2-La classe capitaliste dominante « comporte donc deux pôles, l’un autour du procès marchand, l’autre autour du procès organisationnel. L’un où fonctionnent des titres de propriété » (rôle des actionnaires etc.), « l’autre où s’exhibent les titres de compétence reconnue »
3-Ainsi, la classe dominante ne peut exister, maintenir et accroître sa domination que par l’articulation de ces deux pôles que sont le marché et l’organisation, deux fonctions corrélatives mais néanmoins distinctes  (l’actionnaire ne pourrait pas exploiter le travailleur sans le concours nécessaire du gestionnaire)
4-Situation nouvelle aujourd’hui : le monde ouvrier a perdu sa centralité, sa place stratégique dans la production qui faisait de lui un élément moteur : la lutte des classes n’a donc pas disparu, mais présente des formes spécifiquement modernes qu’il propose de penser, approfondissant et reconstruisant ainsi l’édifice théorique de Marx, à partir des relations complexes d’opposition entre la classe dominante et, nouveauté théorique, ce qu’il appelle la classe fondamentale qui se définit comme « l’ensemble de ceux dont le travail est exploité à travers le rapport de classes spécifiquement moderne, formant de fractions selon qu’y prédomine le marché (paysans, artisans etc.), l’organisation (salariés du public), ou que les deux facteurs s’y conjuguent plus étroitement (salariés du privé).

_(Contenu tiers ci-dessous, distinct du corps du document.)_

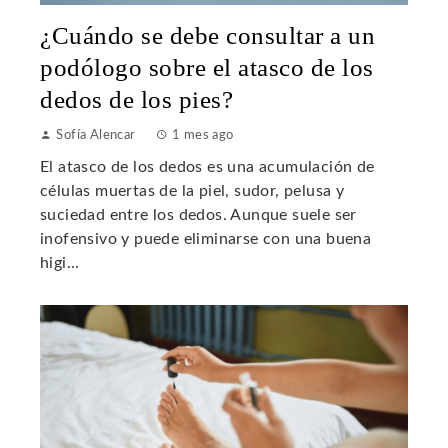
¿Cuándo se debe consultar a un
podólogo sobre el atasco de los
dedos de los pies?
Sofía Alencar
1 mes ago
El atasco de los dedos es una acumulación de
células muertas de la piel, sudor, pelusa y
suciedad entre los dedos. Aunque suele ser
inofensivo y puede eliminarse con una buena
higi...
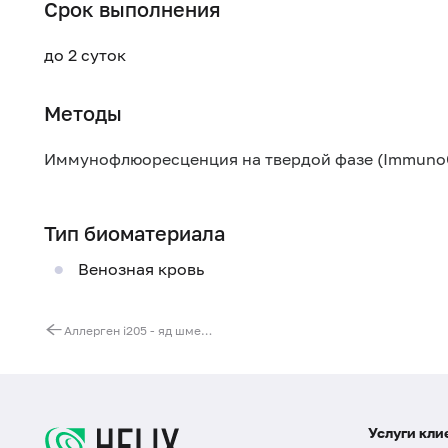
Срок выполнения
до 2 суток
Методы
Иммунофлюоресценция на твердой фазе (Immuno
Тип биоматериала
Венозная кровь
Аллерген i205 - яд шмеля, IgE (ImmunoCAP)
Услуги кли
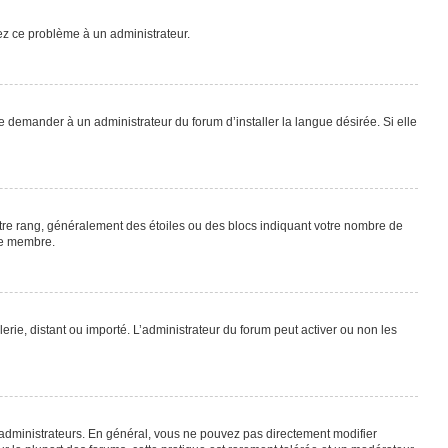
lez ce problème à un administrateur.
e demander à un administrateur du forum d’installer la langue désirée. Si elle
otre rang, généralement des étoiles ou des blocs indiquant votre nombre de
ue membre.
lerie, distant ou importé. L’administrateur du forum peut activer ou non les
 administrateurs. En général, vous ne pouvez pas directement modifier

Ils forment une seule classe, que je désigne comme la classe fondamentale. ».
 
3-Le « communisme » est mort, vive le communisme (L.Sève)
1-Ce que Marx a pensé sous le mot de communisme n’a à peu près rien à voir avec le « communisme » : c’est pour lui « le mouvement réel qui dépasse l’état de choses existant »

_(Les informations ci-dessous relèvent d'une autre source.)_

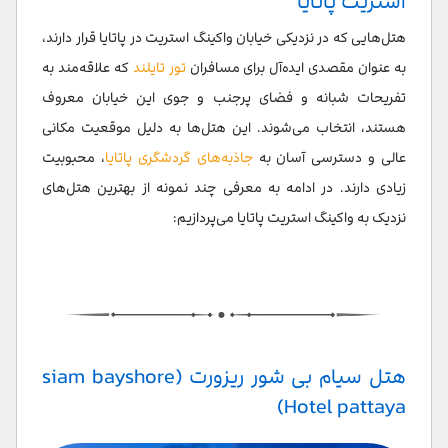
استریت پاتایا
هتل‌هایی که در نزدیکی خیابان واکینگ استریت در پاتایا قرار دارند،
به عنوان مقصدی ایده‌آل برای مسافران
تور تایلند
که علاقه‌مند به
تفریحات شبانه و فضای پرجنب و جوی این خیابان معروف
هستند، انتخاب می‌شوند. این هتل‌ها به دلیل موقعیت مکانی
عالی و دسترسی آسان به
جاذبه‌های گردشگری پاتایا
، محبوبیت
زیادی دارند. در ادامه به معرفی چند نمونه از بهترین هتل‌های
نزدیک به واکینگ استریت پاتایا می‌پردازیم:
هتل سیام بی شور ریزورت (siam bayshore
Hotel pattaya)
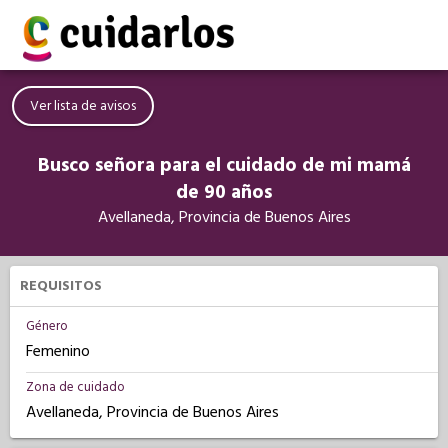
Ver lista de avisos
Busco señora para el cuidado de mi mamá
de 90 años
Avellaneda, Provincia de Buenos Aires
REQUISITOS
Género
Femenino
Zona de cuidado
Avellaneda, Provincia de Buenos Aires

-vers le dépassement du capitalisme comme dernière forme d’une société de classes vers une société sans classes
-par la résorption de toutes les grandes aliénations historiques du genre humain
2-Le communisme comme seule alternative à ce capitalisme qui conduit l’humanité à sa perte : parce qu’il est mise en privé universelle il prive en conséquence les êtres humains de la maîtrise collective de leurs conditions d’existence et de leurs puissances sociales (avoirs, savoirs, pouvoirs), est donc la forme extrême de l’aliénation humaine => urgence d’une « insurrection générale en faveur du bien commun »
3-Le caractère de classe du communisme concerne non seulement la classe ouvrière mais toutes les forces collectives et individuelles avides de désaliénation : nécessité de rompre avec la culture révolutionnaire traditionnelle (est caduque par exemple l’idée de la conquête du pouvoir d’Etat comme préalable d’une transformation sociale par en haut)

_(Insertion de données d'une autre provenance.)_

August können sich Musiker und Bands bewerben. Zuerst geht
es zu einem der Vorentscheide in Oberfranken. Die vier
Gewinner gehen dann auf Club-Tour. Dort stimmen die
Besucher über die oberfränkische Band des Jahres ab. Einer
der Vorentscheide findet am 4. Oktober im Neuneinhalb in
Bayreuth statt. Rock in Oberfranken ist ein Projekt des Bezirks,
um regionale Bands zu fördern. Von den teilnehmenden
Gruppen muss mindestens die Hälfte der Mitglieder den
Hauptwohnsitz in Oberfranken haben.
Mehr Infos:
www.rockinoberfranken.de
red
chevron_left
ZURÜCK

4-Cette désaliénation est inévitablement un processus long hors de portée d’un acte révolutionnaire soudain : réfléchir à l’idée d’une « évolution révolutionnaire », processus multiforme et inégal mais poursuivi avec persévérance dans de multiples actions
5-Nécessité d’une forte rupture symbolique avec une façon de faire de la politique qui est épuisée et dont personne ne veut plus : faire de la politique aujourd’hui avec le communisme, c’est avant tout multiplier les initiatives transformatrices désaliénantes sur tous les terrains et avec la participation du plus grand nombre
6-Absolument conserver le communisme et radicalement dépasser le parti : le combat pour l’émancipation sociale ne peut absolument plus se mener dans le cadre de la sujétion militante.